Hermione Granger, je serai moins subtil que les vieux sorciers le sont habituellement et je vous annonce catégoriquement que vous ne pouvez pas imaginer à quel point les choses pourraient mal tourner si les événements qui gravitent autour de Harry Potter prenaient un mauvais détour.

Le plus puissant sorcier du monde lui avait dit cela en lui parlant de l'importance qu'il y avait à ce qu'elle ne cesse pas d'être l'amie de Harry.

Hermione déglutit, elle chancela un peu, debout sur le balcon de pierre d'un château magique. La mortelle absurdité de la situation sembla soudain s'élever et la saisir à la gorge, des filles de douze ans ne devraient pas être en danger, ne devraient pas penser à de telles choses, et Maman lui dirait de S'ENFUIR, et son père aurait une crise cardiaque s'il savait seulement les questions auxquelles elle faisait face.
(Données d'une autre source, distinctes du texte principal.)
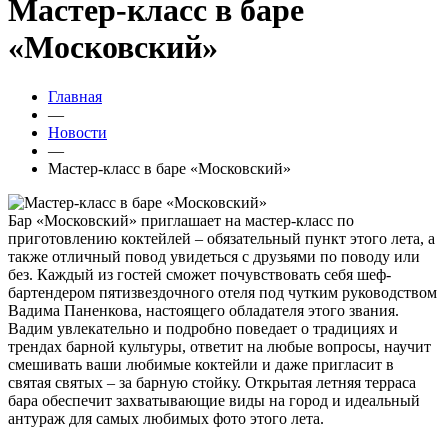
Мастер-класс в баре
«Московский»
Главная
—
Новости
—
Мастер-класс в баре «Московский»
Бар «Московский» приглашает на мастер-класс по
приготовлению коктейлей – обязательный пункт этого лета, а
также отличный повод увидеться с друзьями по поводу или
без. Каждый из гостей сможет почувствовать себя шеф-
бартендером пятизвездочного отеля под чутким руководством
Вадима Паненкова, настоящего обладателя этого звания.
Вадим увлекательно и подробно поведает о традициях и
трендах барной культуры, ответит на любые вопросы, научит
смешивать ваши любимые коктейли и даже пригласит в
святая святых – за барную стойку. Открытая летняя терраса
бара обеспечит захватывающие виды на город и идеальный
антураж для самых любимых фото этого лета.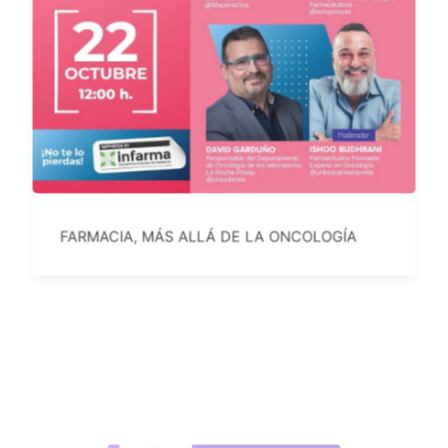
FARMACIA, MÁS ALLÁ DE LA ONCOLOGÍA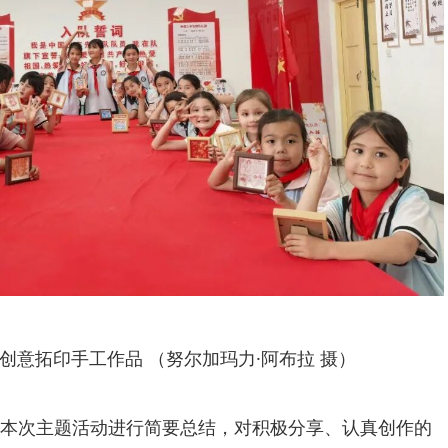
创意拓印手工作品 （努尔加玛力·阿布拉 摄）
本次主题活动进行简要总结，对积极分享、认真创作的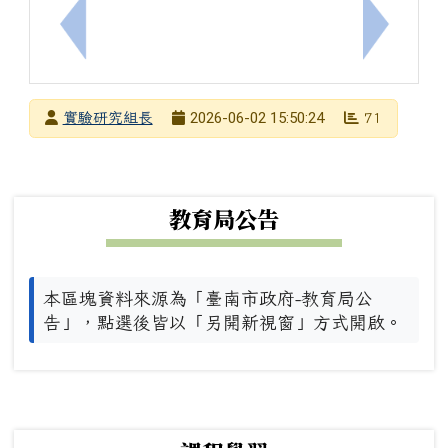
上一筆：[全民國防]114學年度第4次全民國防戶外
下一筆：
發布者
2026-06-02 15:50:24
實驗研究組長
71
發布日期
瀏覽次數
下中左區域內容
教育局公告
本區塊資料來源為「臺南市政府-教育局公
告」，點選後皆以「另開新視窗」方式開啟。
下中右區域內容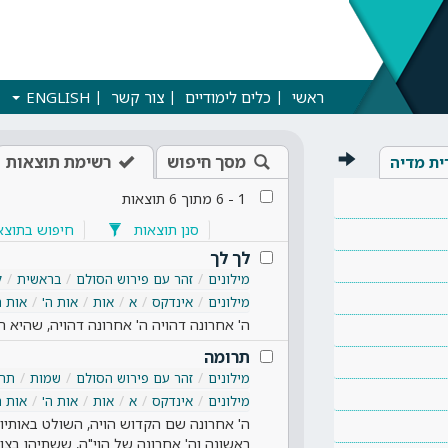
ראשי
כלים לימודיים
צור קשר
ENGLISH
מסך חיפוש
רשימת תוצאות
ית מדיה
1
-
6
מתוך
6
תוצאות
סנן תוצאות
חיפוש בתוצא
לך לך
מילונים
זהר עם פירוש הסולם
בראשית
ל
מילונים
אינדקס
א
אות
אות ה'
אות ה
ה' אחרונה דהויה ה' אחרונה דהויה, שהיא הנו
תרומה
מילונים
זהר עם פירוש הסולם
שמות
תרו
מילונים
אינדקס
א
אות
אות ה'
אות ה
ה' אחרונה שם הקדוש הויה, השולט באותיות
ראשונה וה' אחרונה של הוי"ה, ששתיהן בצ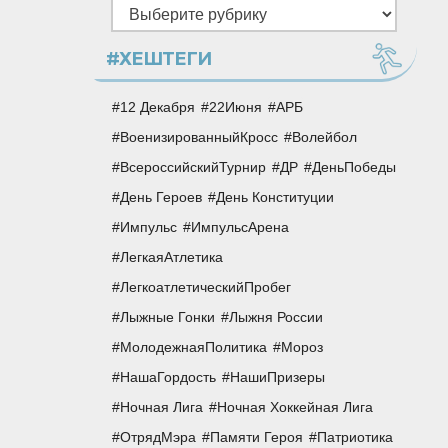
Рубрики
#ХЕШТЕГИ
12 Декабря
22Июня
АРБ
ВоенизированныйКросс
Волейбол
ВсероссийскийТурнир
ДР
ДеньПобеды
День Героев
День Конституции
Импульс
ИмпульсАрена
ЛегкаяАтлетика
ЛегкоатлетическийПробег
Лыжные Гонки
Лыжня России
МолодежнаяПолитика
Мороз
НашаГордость
НашиПризеры
Ночная Лига
Ночная Хоккейная Лига
ОтрядМэра
Памяти Героя
Патриотика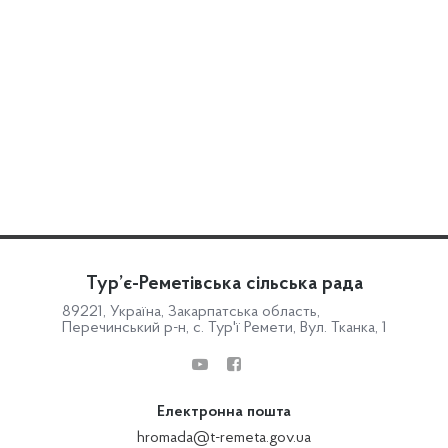
Тур’є-Реметівська сільська рада
89221, Україна, Закарпатська область,
Перечинський р-н, с. Тур'ї Ремети, Вул. Тканка, 1
Електронна пошта
hromada@t-remeta.gov.ua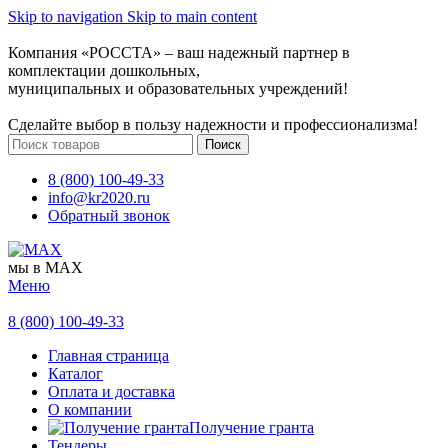
Skip to navigation
Skip to main content
Компания «РОССТА» – ваш надежный партнер в
комплектации дошкольных,
муниципальных и образовательных учреждений!
Сделайте выбор в пользу надежности и профессионализма!
Поиск
8 (800) 100-49-33
info@kr2020.ru
Обратный звонок
мы в MAX
Меню
8 (800) 100-49-33
Главная страница
Каталог
Оплата и доставка
О компании
Получение гранта
Тендеры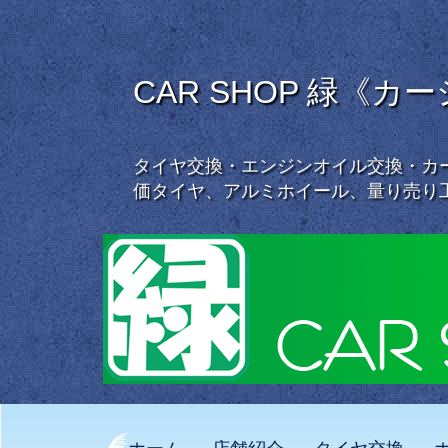
CAR SHOP 緑《カ
タイヤ交換・エンジンオイル交換・カー
価タイヤ、アルミホイール、量り売り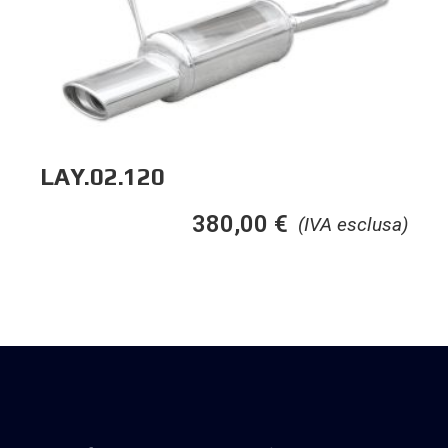
LAY.02.120
380,00
€
(IVA esclusa)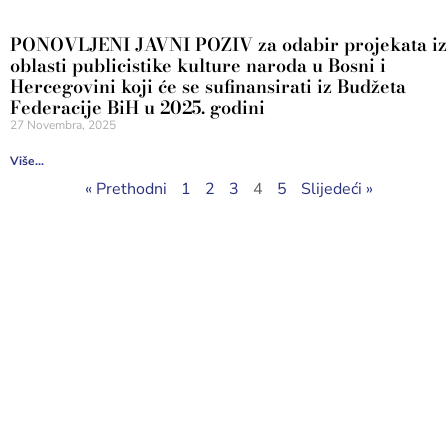
PONOVLJENI JAVNI POZIV za odabir projekata iz
oblasti publicistike kulture naroda u Bosni i
Hercegovini koji će se sufinansirati iz Budžeta
Federacije BiH u 2025. godini
27 Novembra, 2025
Više...
« Prethodni
1
2
3
4
5
Slijedeći »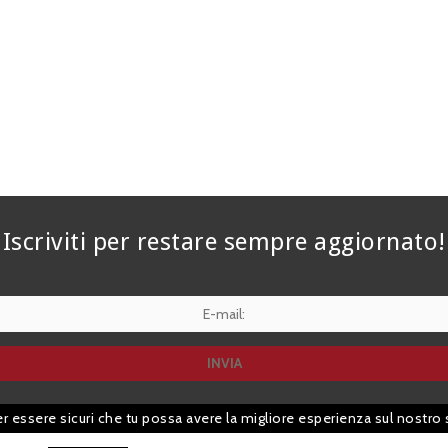
Iscriviti per restare sempre aggiornato!
er essere sicuri che tu possa avere la migliore esperienza sul nostro 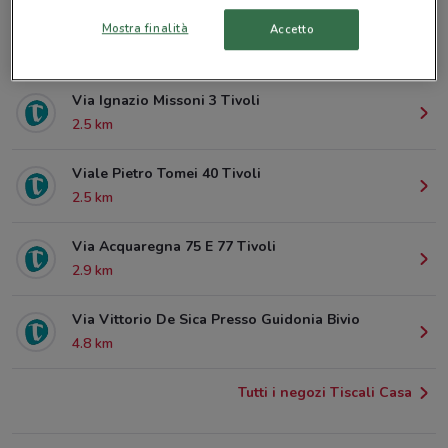
Via Nazionale Tiburtina Snc Tivoli
Mostra finalità
Accetto
768 m
Via Ignazio Missoni 3 Tivoli
2.5 km
Viale Pietro Tomei 40 Tivoli
2.5 km
Via Acquaregna 75 E 77 Tivoli
2.9 km
Via Vittorio De Sica Presso Guidonia Bivio
4.8 km
Tutti i negozi Tiscali Casa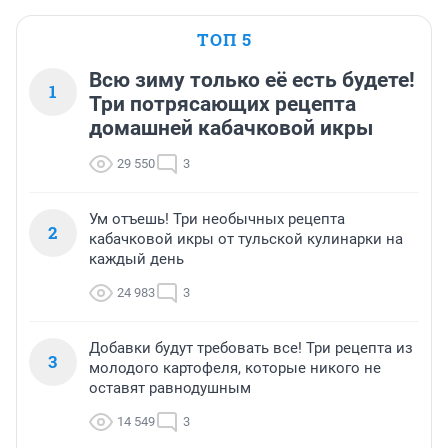
ТОП 5
Всю зиму только её есть будете!
1
Три потрясающих рецепта
домашней кабачковой икры
29 550
3
Ум отъешь! Три необычных рецепта
2
кабачковой икры от тульской кулинарки на
каждый день
24 983
3
Добавки будут требовать все! Три рецепта из
3
молодого картофеля, которые никого не
оставят равнодушным
14 549
3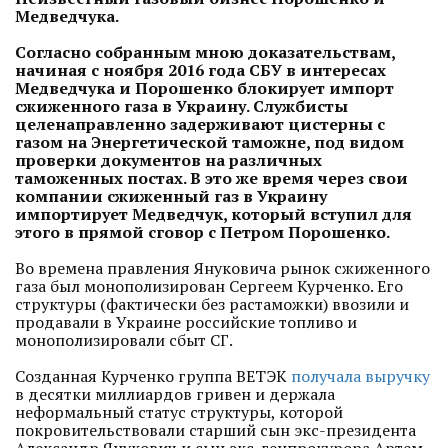
Медведчука.
Согласно собранным мною доказательствам,
начиная с
ноября 2016 года СБУ в интересах
Медведчука и Порошенко блокиру
ет импорт
сжиженного газа в Украину
.
Службисты
целенаправленно
задерживают цистерны с
газом на Энергетической таможне, под видом
проверки
документов на различных
таможенных постах.
В это же время через свои
компании сжиженный газ в Украину
импортирует Медведчук, который вступил для
этого в прямой сговор с Петром Порошенко.
Во времена правления Януковича рынок сжиженного
газа был монополизирован Сергеем Курченко. Его
структуры (фактически без растаможки) ввозили и
продавали в Украине российские топливо и
монополизировали сбыт СГ.
Созданная Курченко группа ВЕТЭК
получала выручку
в десятки миллиардов гривен и держала
неформальный статус структуры, которой
покровительствовали старший сын экс-президента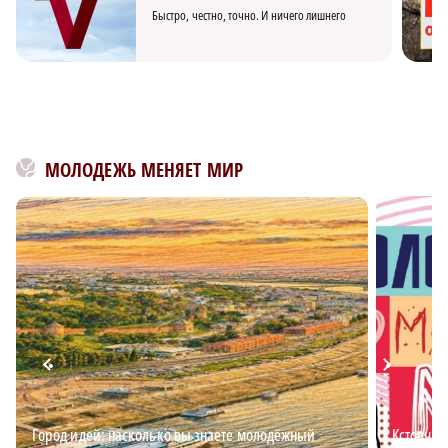
Быстро, честно, точно. И ничего лишнего
МОЛОДЕЖЬ МЕНЯЕТ МИР
Город идей: насколько вы знаете молодёжный
Кстовчан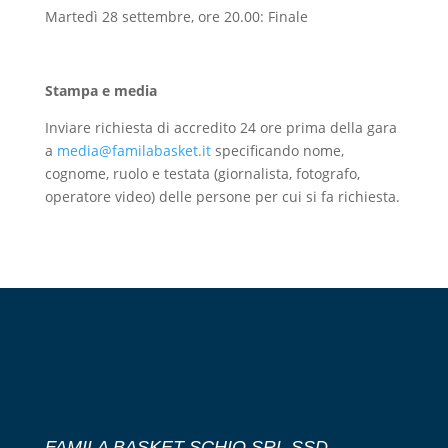
Martedì 28 settembre, ore 20.00: Finale
Stampa e media
Inviare richiesta di accredito 24 ore prima della gara
a
media@familabasket.it
specificando nome,
cognome, ruolo e testata (giornalista, fotografo,
operatore video) delle persone per cui si fa richiesta.
FAMILA BASKET SCHIO SRL SSD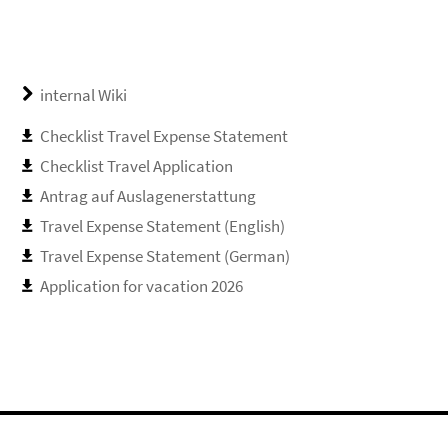
internal Wiki
Checklist Travel Expense Statement
Checklist Travel Application
Antrag auf Auslagenerstattung
Travel Expense Statement (English)
Travel Expense Statement (German)
Application for vacation 2026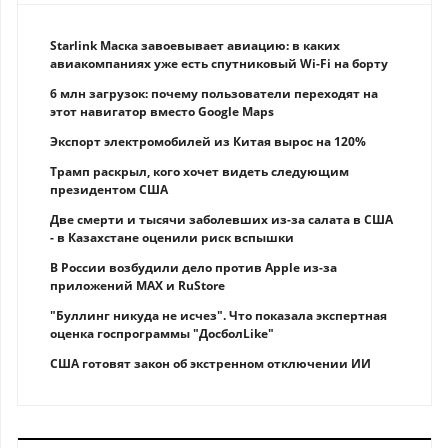
Starlink Маска завоевывает авиацию: в каких
авиакомпаниях уже есть спутниковый Wi-Fi на борту
6 млн загрузок: почему пользователи переходят на
этот навигатор вместо Google Maps
Экспорт электромобилей из Китая вырос на 120%
Трамп раскрыл, кого хочет видеть следующим
президентом США
Две смерти и тысячи заболевших из-за салата в США
- в Казахстане оценили риск вспышки
В России возбудили дело против Apple из-за
приложений MAX и RuStore
"Буллинг никуда не исчез". Что показала экспертная
оценка госпрограммы "ДосболLike"
США готовят закон об экстренном отключении ИИ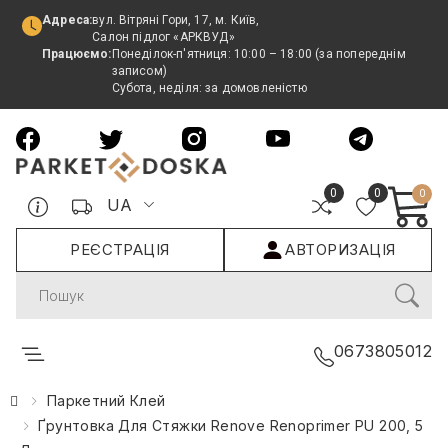
Адреса:
вул. Вітряні Гори, 17, м. Київ,
Салон підлог «АРКВУД»
Працюємо:
Понеділок-п'ятниця: 10:00 – 18:00 (за попереднім
записом)
Субота, неділя: за домовленістю
0
0
0
UA
РЕЄСТРАЦІЯ
АВТОРИЗАЦІЯ
Search
0673805012
Паркетний Клей
Ґрунтовка Для Стяжки Renove Renoprimer PU 200, 5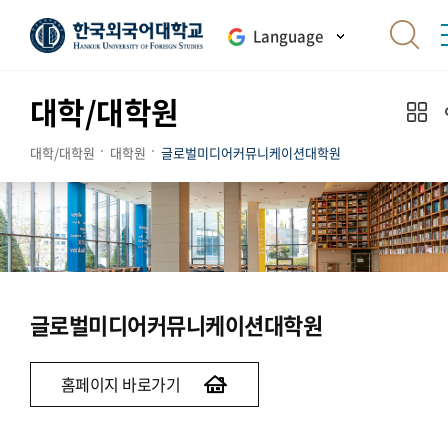
Language
대학/대학원
대학/대학원
대학원
글로벌미디어커뮤니케이션대학원
글로벌미디어커뮤니케이션대학원
홈페이지 바로가기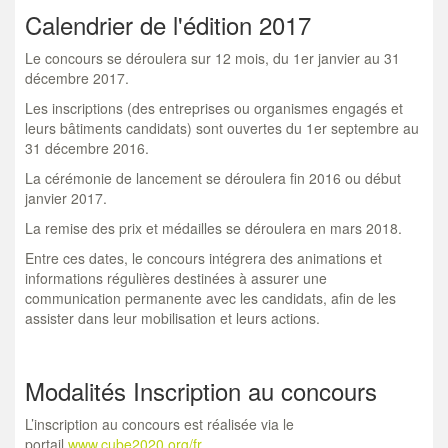
Calendrier de l'édition 2017
Le concours se déroulera sur 12 mois, du 1er janvier au 31
décembre 2017.
Les inscriptions (des entreprises ou organismes engagés et
leurs bâtiments candidats) sont ouvertes du 1er septembre au
31 décembre 2016.
La cérémonie de lancement se déroulera fin 2016 ou début
janvier 2017.
La remise des prix et médailles se déroulera en mars 2018.
Entre ces dates, le concours intégrera des animations et
informations régulières destinées à assurer une
communication permanente avec les candidats, afin de les
assister dans leur mobilisation et leurs actions.
Modalités Inscription au concours
L’inscription au concours est réalisée via le
portail
www.cube2020.org/fr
Et elle sut alors, comme Harry et Dumbledore avaient essayé de la mettre en garde, que tout ce qu'elle avait toujours cru sur la condition d'héroïne avait été erroné. Qu'il n'y avait rien de tel que des héros à l'extérieur des histoires. Seulement un horrible danger, être arrêtée par des Aurors, mise en cellule à côté de Détraqueurs, de la douleur, et de la peur et...

"Mlle Granger ?" dit le professeur de Défense.

Elle ne dit rien. Tous les mots étaient bloqués dans sa gorge.

"Il me faut une décision, Mlle Granger."

Elle garda sa mâchoire coincée et ne laissa aucun mot sortir.

Le professeur de Défense finit par soupirer. Lentement la lumière blanche disparut et lentement la porte derrière s'ouvrit, si bien qu'il fut de nouveau une silhouette noire détourée par l'ouverture. "Bonne nuit, Mlle Granger," dit-il, puis il lui tourna le dos et partit vers Poudlard.

Il lui fallut un moment pour que sa respiration ralentisse. Quoi qu'il se soit produit ici, cette nuit, cela ne ressemblait en rien à une victoire. Elle s'était battu si fort pour ne pas dire oui face à la pression du professeur de Défense, et elle ne savait même pas si ça avait été la bonne décision.

Puis elle revint à son tour vers la lumière et commença à monter les escaliers vers son dortoir.

Les autres filles étaient probablement déjà endormies, elles ne la regardaient pas plus qu'elles ne détourneraient les yeux...

Elle sentit les larmes couler et cette fois elle n'essaya pas de les arrêter.